The trigger for an opportunity action is something the enemy does. The Warpriest's Challenge power expands the range of things-the-enemy-does which can be a trigger for an opportunity action, but Warpriest's Challenge itself can't be a trigger for an opportunity action, because Warpriest's Challenge is not "an enemy letting its guard down". Warpriest's Challenge causes the shift to be "an enemy letting its guard down", because otherwise nothing happens which can be a trigger for an opportunity action.
You're mixing the fluff text and the rules here, and that never makes finding a reasonable answer easier. Ignore the "letting its guard down" and look at the rules itself.

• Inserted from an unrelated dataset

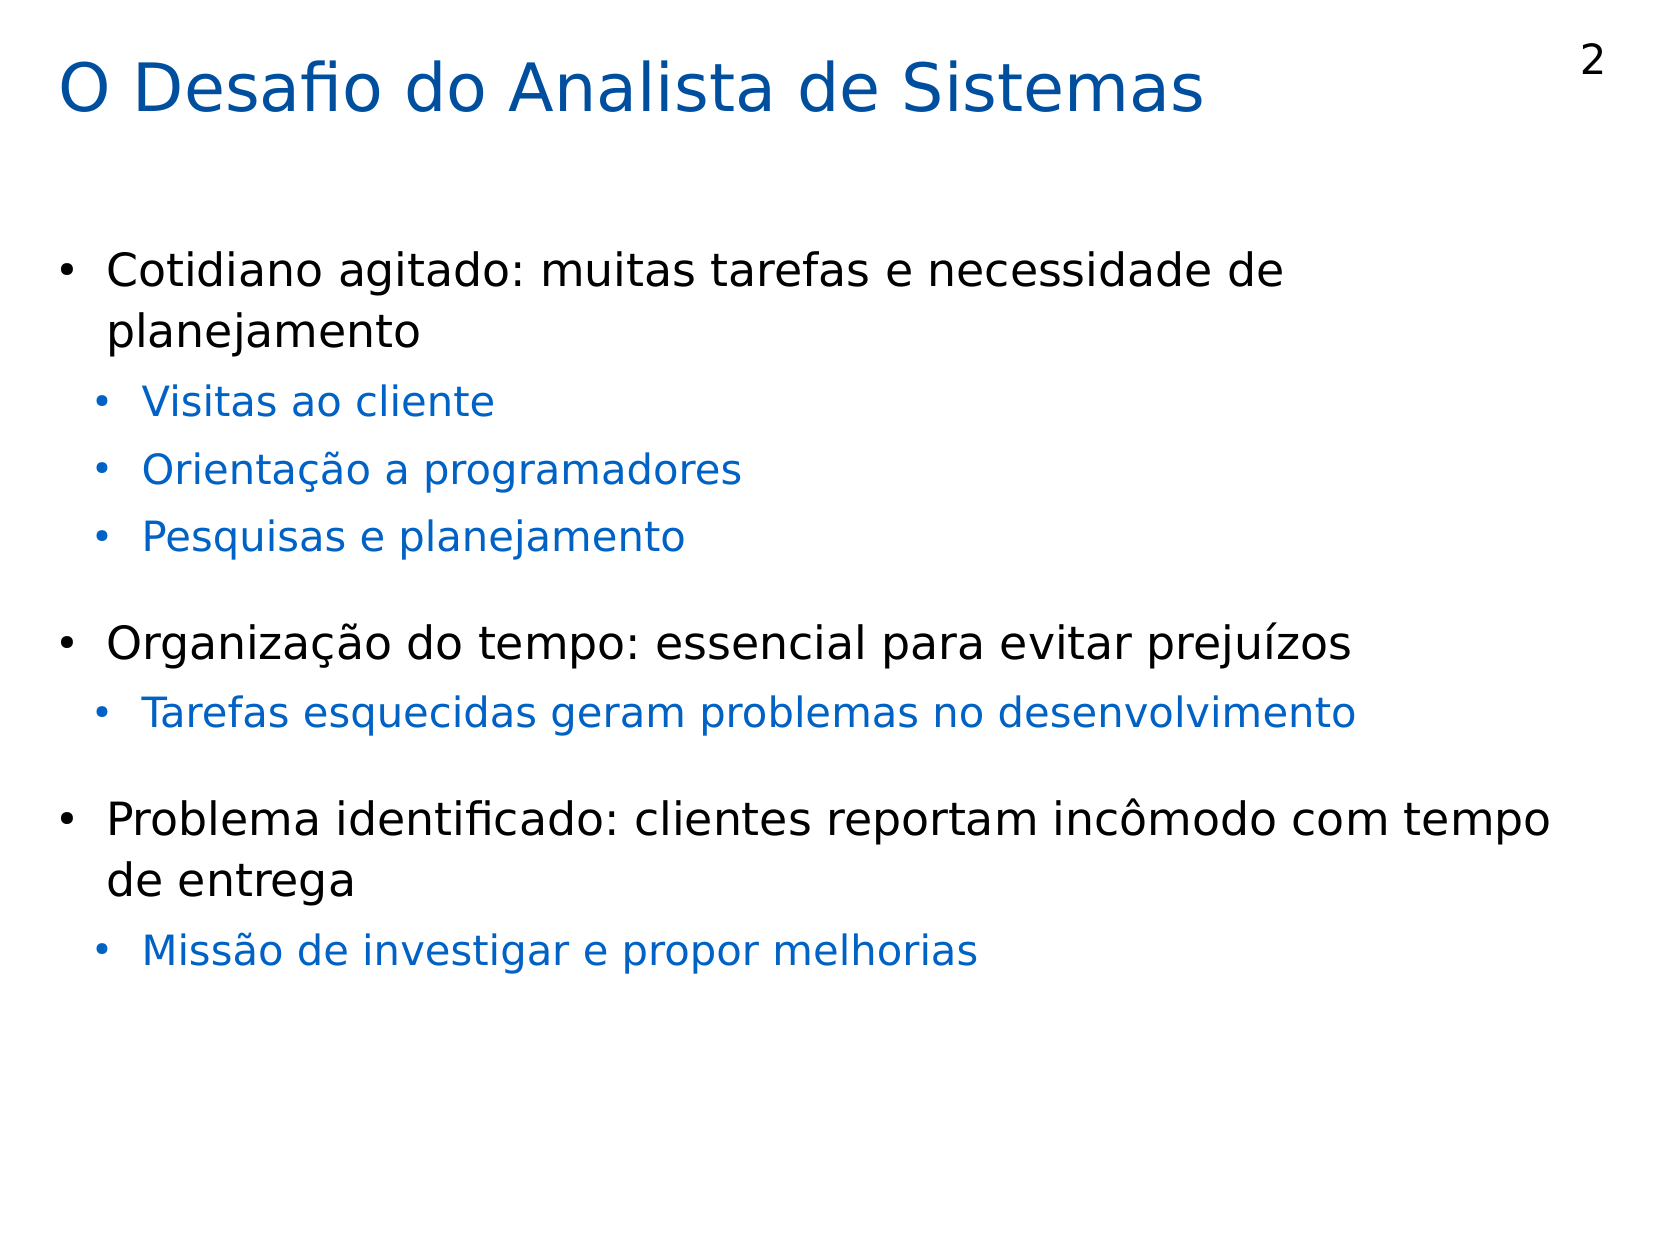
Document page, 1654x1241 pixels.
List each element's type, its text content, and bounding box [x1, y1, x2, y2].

list Cotidiano agitado: muitas tarefas e necessidade de planejamento Visitas ao cliente Orientação a programadores Pesquisas e planejamento Organização do tempo: essencial para evitar prejuízos Tarefas esquecidas geram problemas no desenvolvimento Problema identificado: clientes reportam incômodo com tempo de entrega Missão de investigar e propor melhorias [59, 236, 1595, 1211]
title O Desafio do Analista de Sistemas [59, 29, 1506, 148]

Warpriest's Challenge is a power. Powers can do just about anything they want, including granting OAs. The trigger for one of this power's effects is a shift, and the result of that trigger is an OA. Shift triggers power, power provides OA. A to B, B to C.
This is
not an example of move provokes OA. It isn't A to C. And A to C is what is required for Combat Superiority to also be triggered.

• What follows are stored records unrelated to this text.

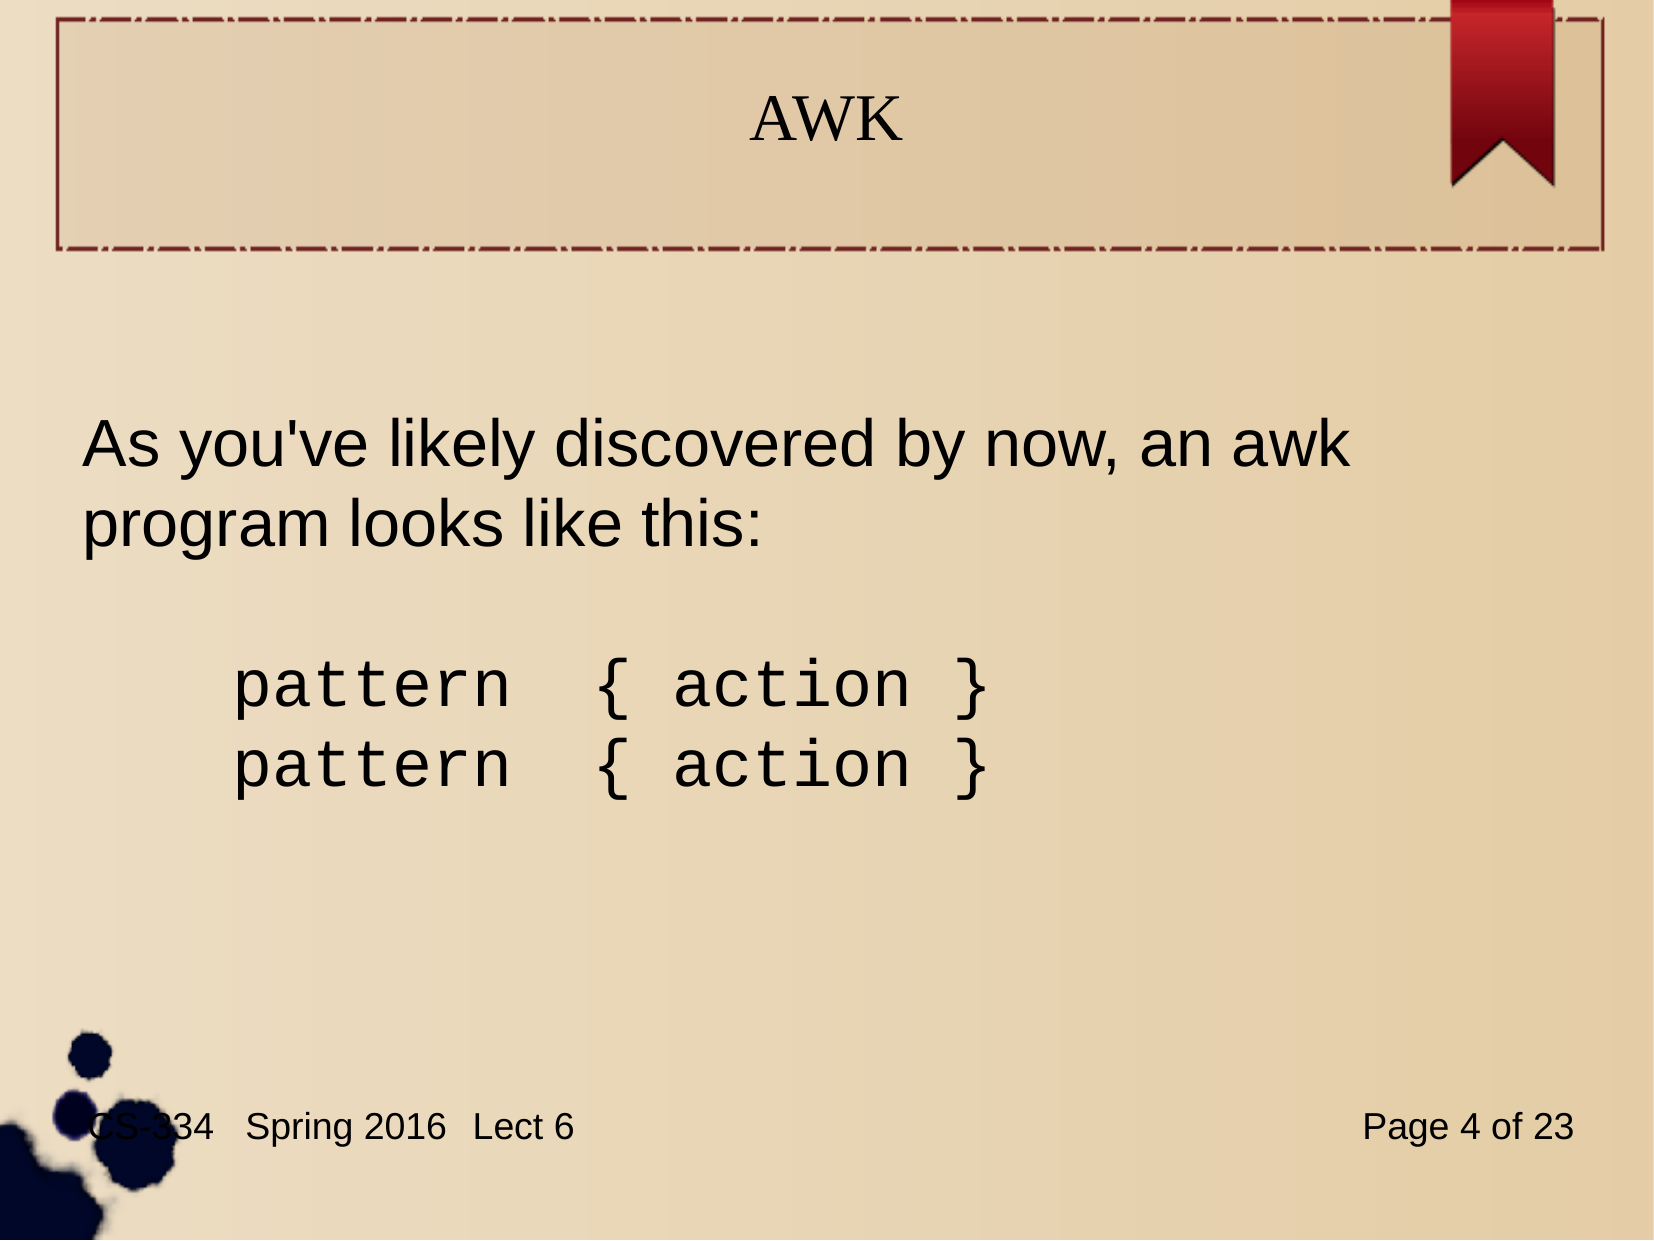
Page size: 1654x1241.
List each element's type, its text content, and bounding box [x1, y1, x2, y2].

text_box CS-334 Spring 2016 Lect 6 Page <number> of 23 [6, 1095, 1654, 1165]
text_box As you've likely discovered by now, an awk program looks like this: pattern { action } pattern { action } [82, 240, 1571, 960]
picture [0, 0, 1654, 1240]
text_box AWK [82, 47, 1571, 180]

This is just like saying "I push him to the bottom of the pit" when, in fact, you push him to the TOP of the pit and the Fall triggered by his being at the top of the pit moves him to the bottom of the pit. A to B, B to C. But A to C didn't happen, which is good because the rules forbid A to C while clearly allowing (and even having special save rules for) A to B to C.

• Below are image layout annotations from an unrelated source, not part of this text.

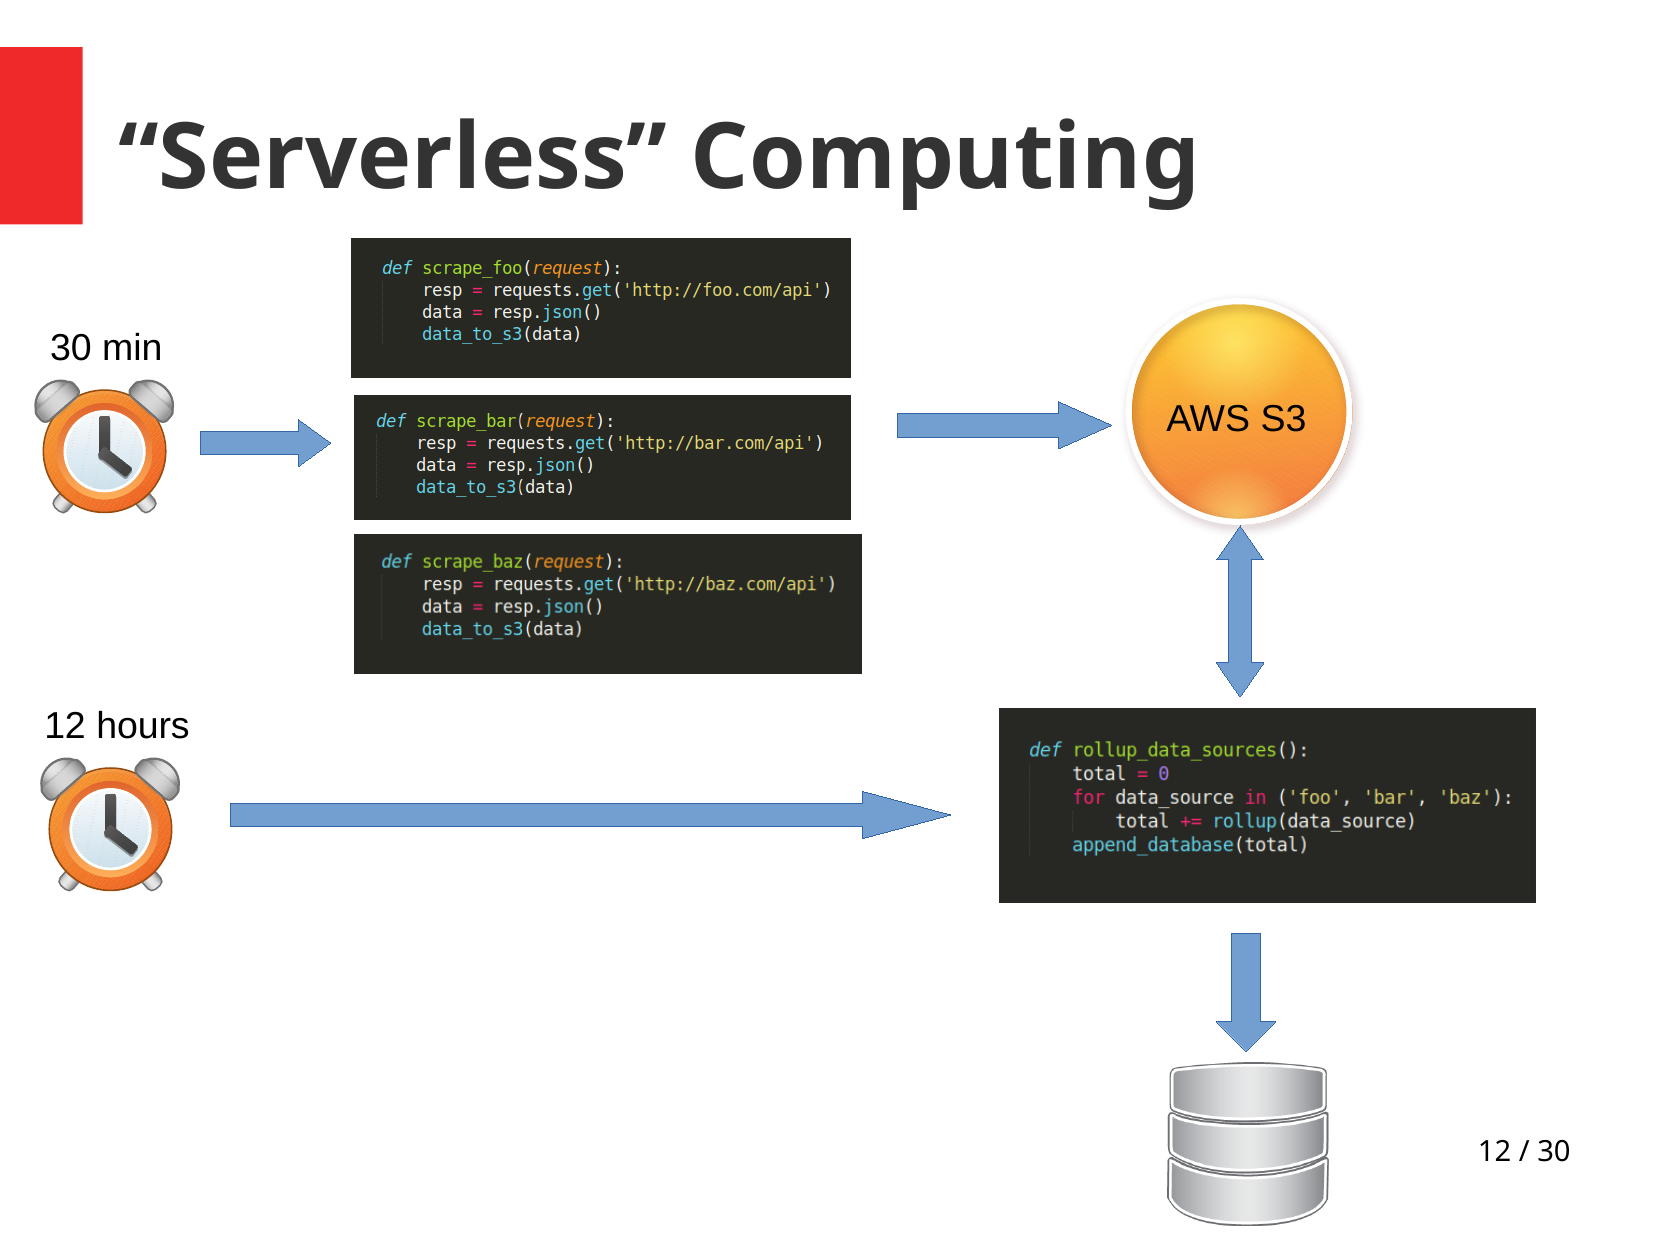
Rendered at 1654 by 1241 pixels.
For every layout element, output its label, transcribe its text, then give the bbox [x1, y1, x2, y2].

picture [999, 708, 1536, 903]
text_box 12 hours [29, 696, 219, 796]
picture [351, 238, 851, 378]
title “Serverless” Computing [118, 49, 1571, 257]
text_box [1216, 933, 1276, 1052]
picture [1111, 277, 1371, 544]
picture [31, 796, 189, 904]
text_box 30 min [35, 318, 225, 418]
text_box AWS S3 [1151, 389, 1341, 489]
picture [25, 367, 184, 526]
text_box [1216, 525, 1264, 697]
text_box [200, 419, 331, 467]
text_box [897, 401, 1112, 449]
picture [1167, 1062, 1329, 1226]
picture [354, 395, 851, 520]
picture [354, 534, 862, 674]
text_box [230, 791, 951, 839]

IF Warpriest's Challenge said "This power changes the definition of Shifts so that, for you, Shifts by your Marked Target Provoke OA," then you would be right. But that isn't what it says. Instead, it provides a special new source of OAs, a Shift or Attack not against you by the marked target.
WC provides the OA, not the Shift. The shift is the trigger for WC.
Eliding cause and effect chains like you're doing here doesn't work. Does someone under Divine Challenge damage himself by doing an attack not targeting the Paladin? No. They do the attack, which triggers DC, which does the damage. A triggers B, B causes C. To say A causes C would lead to several interesting mistakes.
It's no more correct here than there.